Отличительной чертой Владимира Сергеевича была непоблажливость в оценках. Высказывая свое мнение, он никогда не ориентировался на ту сложноподчиненную, полуявную литературную и политическую иерархию, которую так боялись задеть пишущие коллеги и в советские годы, и в наши дни. Кстати, дружеские связи никак не влияли на приговор, они не могли смягчить неприятие слабой книги или сомнительного, по его понятиям, общественного поступка товарища. Ко мне Бушин, например, относился с симпатией, но и я не однажды становился отрицательным героем его огнепальных статей.
А впервые я, молодой неискушенный поэт, узнал о Бушине в 1979 году, когда весь литературный мир с возмущением или удовлетворением читал, передавая из рук в руки, журнал «Москва» с его разгромной статьей об «исторической прозе» Булата Окуджавы. Там с убийственной иронией доказывалось, что автор просто не знает реалий описываемой эпохи, а невежество знаменитого барда идет рука об руку с художественной беспомощностью текста. Возможно, Бушин был чересчур строг. Возможно. Но ведь именно дружеские послабления и кумовство оценщиков привели к тому, что ныне вручение литературных премий превратилось зачастую в коронацию графоманов. Впрочем, задеть культовую фигуру, тронуть партийного диссидента в те времена было куда опасней, чем отхлестать секретаря Союза писателей. После статьи об Окуджаве имя Владимира Бушина стало одиозным, даже нарицательным, либералы со Старой площади внесли «нарушителя конвенции» в черный список. И как результат – следующая его новая книга вышла почти через десять лет.
Отнюдь не обласканный советской властью, Владимир Сергеевич категорически не принял горбачевской «катастройки», хитроумного разгрома СССР, ваучерной капитализации, ельцинских «рокировочек» и, скажем откровенно, «путинских сезонов». Он оказался последовательным бойцом русского инакомыслия, отличающегося от диссидентства сыновним, а не пасыночным отношением к Отечеству. Он был суровым критиком того, что происходило в политической, экономической, культурной жизни страны в последние десятилетия. Он намного раньше других начал бороться против искажения советской истории и очернения фигуры Сталина, выступал в «ЛГ» под рубрикой «Настоящее прошлое».

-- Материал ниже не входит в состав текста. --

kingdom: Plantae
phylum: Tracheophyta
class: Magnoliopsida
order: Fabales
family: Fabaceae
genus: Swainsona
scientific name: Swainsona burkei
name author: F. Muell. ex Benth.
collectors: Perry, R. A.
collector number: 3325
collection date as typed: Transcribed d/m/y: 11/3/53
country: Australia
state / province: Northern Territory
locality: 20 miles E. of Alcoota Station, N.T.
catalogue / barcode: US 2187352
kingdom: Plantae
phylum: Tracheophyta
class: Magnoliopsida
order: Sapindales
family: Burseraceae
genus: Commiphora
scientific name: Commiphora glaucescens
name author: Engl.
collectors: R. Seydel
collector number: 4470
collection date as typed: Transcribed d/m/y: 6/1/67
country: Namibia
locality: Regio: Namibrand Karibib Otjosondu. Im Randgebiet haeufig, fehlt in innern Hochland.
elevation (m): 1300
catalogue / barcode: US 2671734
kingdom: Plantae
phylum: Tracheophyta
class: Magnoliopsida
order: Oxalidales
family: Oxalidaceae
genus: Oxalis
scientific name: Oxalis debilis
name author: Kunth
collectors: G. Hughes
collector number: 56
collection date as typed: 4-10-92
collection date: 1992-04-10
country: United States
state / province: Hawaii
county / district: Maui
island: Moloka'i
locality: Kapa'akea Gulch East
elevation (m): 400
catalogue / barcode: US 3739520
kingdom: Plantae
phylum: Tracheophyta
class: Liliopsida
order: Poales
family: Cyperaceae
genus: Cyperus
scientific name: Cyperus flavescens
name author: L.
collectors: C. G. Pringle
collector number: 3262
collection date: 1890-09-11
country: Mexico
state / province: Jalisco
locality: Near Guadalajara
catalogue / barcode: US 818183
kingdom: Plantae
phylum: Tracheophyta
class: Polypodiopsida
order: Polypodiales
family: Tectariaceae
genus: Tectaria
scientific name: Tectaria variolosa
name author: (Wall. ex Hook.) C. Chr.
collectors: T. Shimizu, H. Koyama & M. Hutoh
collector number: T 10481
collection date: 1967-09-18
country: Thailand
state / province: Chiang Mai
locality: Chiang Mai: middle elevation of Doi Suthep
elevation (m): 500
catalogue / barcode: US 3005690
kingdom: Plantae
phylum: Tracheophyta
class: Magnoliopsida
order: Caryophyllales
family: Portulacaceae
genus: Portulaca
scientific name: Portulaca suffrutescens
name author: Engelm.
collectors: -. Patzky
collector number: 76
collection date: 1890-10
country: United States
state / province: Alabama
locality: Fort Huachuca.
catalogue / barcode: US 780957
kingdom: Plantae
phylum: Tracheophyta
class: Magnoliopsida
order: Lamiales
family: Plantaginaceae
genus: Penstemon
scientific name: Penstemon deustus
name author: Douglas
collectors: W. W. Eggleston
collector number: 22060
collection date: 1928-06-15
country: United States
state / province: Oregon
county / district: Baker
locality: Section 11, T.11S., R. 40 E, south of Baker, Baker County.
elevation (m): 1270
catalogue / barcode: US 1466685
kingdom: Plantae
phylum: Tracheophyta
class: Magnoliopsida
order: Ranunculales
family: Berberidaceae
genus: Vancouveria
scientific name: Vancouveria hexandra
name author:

Чтобы лучше понять «направление» Бушина, достаточно привести названия нескольких его книг разных лет: «Честь и бесчестие нации» (1999), «Измена. Знаем всех поименно» (2005), «Солженицын. Гений первого плевка» (2005), «Иуды и простаки» (2009), «Карнавал Владимира Путина» (2017) и др. Можно не соглашаться с суровостью иных бушинских оценок, но я уверен: когда наше время начнут судить без опасливых иносказаний, когда будут формировать объективную оценку последнего 30-летия в контексте многовековой истории России, книги и статьи Владимира Сергеевича всерьез лягут на одну из чаш вечных весов.
Он умер во сне, после небольшого семейного торжества, во время которого, как обычно, был искрометен, остроумен, произносил красивые литературные тосты… Никому в голову не приходило, что это последнее застолье писателя-фронтовика, сохранившего в свои 95 лет ясный ум, кипучую гражданскую и творческую энергию, жизнелюбие молодого человека.
Прощайте, Владимир Сергеевич! Если там, за гранью, что-то все-таки есть, то Вы еще, как выражался Маяковский, «доругаетесь», доспорите… И Вашим оппонентам, которые уже там, я не завидую.